┌──
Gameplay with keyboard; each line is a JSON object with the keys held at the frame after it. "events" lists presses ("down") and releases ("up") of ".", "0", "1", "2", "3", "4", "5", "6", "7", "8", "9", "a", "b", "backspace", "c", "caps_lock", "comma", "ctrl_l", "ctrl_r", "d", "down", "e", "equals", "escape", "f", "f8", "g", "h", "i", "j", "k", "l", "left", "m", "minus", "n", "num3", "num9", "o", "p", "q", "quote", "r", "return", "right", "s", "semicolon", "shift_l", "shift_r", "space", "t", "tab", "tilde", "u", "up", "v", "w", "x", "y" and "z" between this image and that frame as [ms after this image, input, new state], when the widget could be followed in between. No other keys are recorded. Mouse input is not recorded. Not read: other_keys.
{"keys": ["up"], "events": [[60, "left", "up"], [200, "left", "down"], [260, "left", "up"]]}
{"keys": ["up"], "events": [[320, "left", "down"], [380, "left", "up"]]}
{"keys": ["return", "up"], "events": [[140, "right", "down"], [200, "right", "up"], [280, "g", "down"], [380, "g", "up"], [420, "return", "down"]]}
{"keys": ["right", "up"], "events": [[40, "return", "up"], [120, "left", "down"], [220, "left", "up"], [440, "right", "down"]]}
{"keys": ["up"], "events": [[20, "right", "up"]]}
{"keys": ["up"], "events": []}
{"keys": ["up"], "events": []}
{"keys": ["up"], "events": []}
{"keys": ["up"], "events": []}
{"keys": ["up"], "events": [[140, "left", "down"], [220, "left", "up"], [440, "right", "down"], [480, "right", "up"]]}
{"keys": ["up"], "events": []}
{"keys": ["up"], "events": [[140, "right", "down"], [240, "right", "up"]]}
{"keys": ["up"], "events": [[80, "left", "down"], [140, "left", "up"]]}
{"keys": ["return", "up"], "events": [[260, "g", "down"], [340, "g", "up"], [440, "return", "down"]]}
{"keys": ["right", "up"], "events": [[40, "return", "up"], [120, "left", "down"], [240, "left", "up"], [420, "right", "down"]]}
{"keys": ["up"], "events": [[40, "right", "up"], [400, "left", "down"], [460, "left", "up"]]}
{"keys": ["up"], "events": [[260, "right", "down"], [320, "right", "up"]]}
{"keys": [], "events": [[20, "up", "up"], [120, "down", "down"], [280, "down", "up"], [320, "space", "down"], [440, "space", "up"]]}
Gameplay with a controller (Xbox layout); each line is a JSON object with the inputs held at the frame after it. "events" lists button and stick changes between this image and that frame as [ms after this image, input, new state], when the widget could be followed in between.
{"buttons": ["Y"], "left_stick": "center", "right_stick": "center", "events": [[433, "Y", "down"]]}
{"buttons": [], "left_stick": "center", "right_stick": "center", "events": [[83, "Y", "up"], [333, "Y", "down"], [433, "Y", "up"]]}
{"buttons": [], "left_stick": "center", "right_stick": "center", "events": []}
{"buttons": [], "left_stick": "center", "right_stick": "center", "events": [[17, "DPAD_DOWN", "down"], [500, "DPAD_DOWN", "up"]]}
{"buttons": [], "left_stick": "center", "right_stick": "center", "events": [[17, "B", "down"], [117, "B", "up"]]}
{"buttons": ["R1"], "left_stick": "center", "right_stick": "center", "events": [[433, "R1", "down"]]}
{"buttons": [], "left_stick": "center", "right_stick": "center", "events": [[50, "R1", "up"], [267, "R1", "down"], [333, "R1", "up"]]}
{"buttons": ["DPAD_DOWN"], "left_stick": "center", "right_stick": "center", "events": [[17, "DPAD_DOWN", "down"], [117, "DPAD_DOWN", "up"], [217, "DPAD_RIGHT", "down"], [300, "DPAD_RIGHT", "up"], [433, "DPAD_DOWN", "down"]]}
└──
_Task requirements_: Give back the whole listing exactly as it reads.

_Response below_:
Gameplay with keyboard; each line is a JSON object with the keys held at the frame after it. "events" lists presses ("down") and releases ("up") of ".", "0", "1", "2", "3", "4", "5", "6", "7", "8", "9", "a", "b", "backspace", "c", "caps_lock", "comma", "ctrl_l", "ctrl_r", "d", "down", "e", "equals", "escape", "f", "f8", "g", "h", "i", "j", "k", "l", "left", "m", "minus", "n", "num3", "num9", "o", "p", "q", "quote", "r", "return", "right", "s", "semicolon", "shift_l", "shift_r", "space", "t", "tab", "tilde", "u", "up", "v", "w", "x", "y" and "z" between this image and that frame as [ms after this image, input, new state], when the widget could be followed in between. No other keys are recorded. Mouse input is not recorded. Not read: other_keys.
{"keys": ["up"], "events": [[60, "left", "up"], [200, "left", "down"], [260, "left", "up"]]}
{"keys": ["up"], "events": [[320, "left", "down"], [380, "left", "up"]]}
{"keys": ["return", "up"], "events": [[140, "right", "down"], [200, "right", "up"], [280, "g", "down"], [380, "g", "up"], [420, "return", "down"]]}
{"keys": ["right", "up"], "events": [[40, "return", "up"], [120, "left", "down"], [220, "left", "up"], [440, "right", "down"]]}
{"keys": ["up"], "events": [[20, "right", "up"]]}
{"keys": ["up"], "events": []}
{"keys": ["up"], "events": []}
{"keys": ["up"], "events": []}
{"keys": ["up"], "events": []}
{"keys": ["up"], "events": [[140, "left", "down"], [220, "left", "up"], [440, "right", "down"], [480, "right", "up"]]}
{"keys": ["up"], "events": []}
{"keys": ["up"], "events": [[140, "right", "down"], [240, "right", "up"]]}
{"keys": ["up"], "events": [[80, "left", "down"], [140, "left", "up"]]}
{"keys": ["return", "up"], "events": [[260, "g", "down"], [340, "g", "up"], [440, "return", "down"]]}
{"keys": ["right", "up"], "events": [[40, "return", "up"], [120, "left", "down"], [240, "left", "up"], [420, "right", "down"]]}
{"keys": ["up"], "events": [[40, "right", "up"], [400, "left", "down"], [460, "left", "up"]]}
{"keys": ["up"], "events": [[260, "right", "down"], [320, "right", "up"]]}
{"keys": [], "events": [[20, "up", "up"], [120, "down", "down"], [280, "down", "up"], [320, "space", "down"], [440, "space", "up"]]}
Gameplay with a controller (Xbox layout); each line is a JSON object with the inputs held at the frame after it. "events" lists button and stick changes between this image and that frame as [ms after this image, input, new state], when the widget could be followed in between.
{"buttons": ["Y"], "left_stick": "center", "right_stick": "center", "events": [[433, "Y", "down"]]}
{"buttons": [], "left_stick": "center", "right_stick": "center", "events": [[83, "Y", "up"], [333, "Y", "down"], [433, "Y", "up"]]}
{"buttons": [], "left_stick": "center", "right_stick": "center", "events": []}
{"buttons": [], "left_stick": "center", "right_stick": "center", "events": [[17, "DPAD_DOWN", "down"], [500, "DPAD_DOWN", "up"]]}
{"buttons": [], "left_stick": "center", "right_stick": "center", "events": [[17, "B", "down"], [117, "B", "up"]]}
{"buttons": ["R1"], "left_stick": "center", "right_stick": "center", "events": [[433, "R1", "down"]]}
{"buttons": [], "left_stick": "center", "right_stick": "center", "events": [[50, "R1", "up"], [267, "R1", "down"], [333, "R1", "up"]]}
{"buttons": ["DPAD_DOWN"], "left_stick": "center", "right_stick": "center", "events": [[17, "DPAD_DOWN", "down"], [117, "DPAD_DOWN", "up"], [217, "DPAD_RIGHT", "down"], [300, "DPAD_RIGHT", "up"], [433, "DPAD_DOWN", "down"]]}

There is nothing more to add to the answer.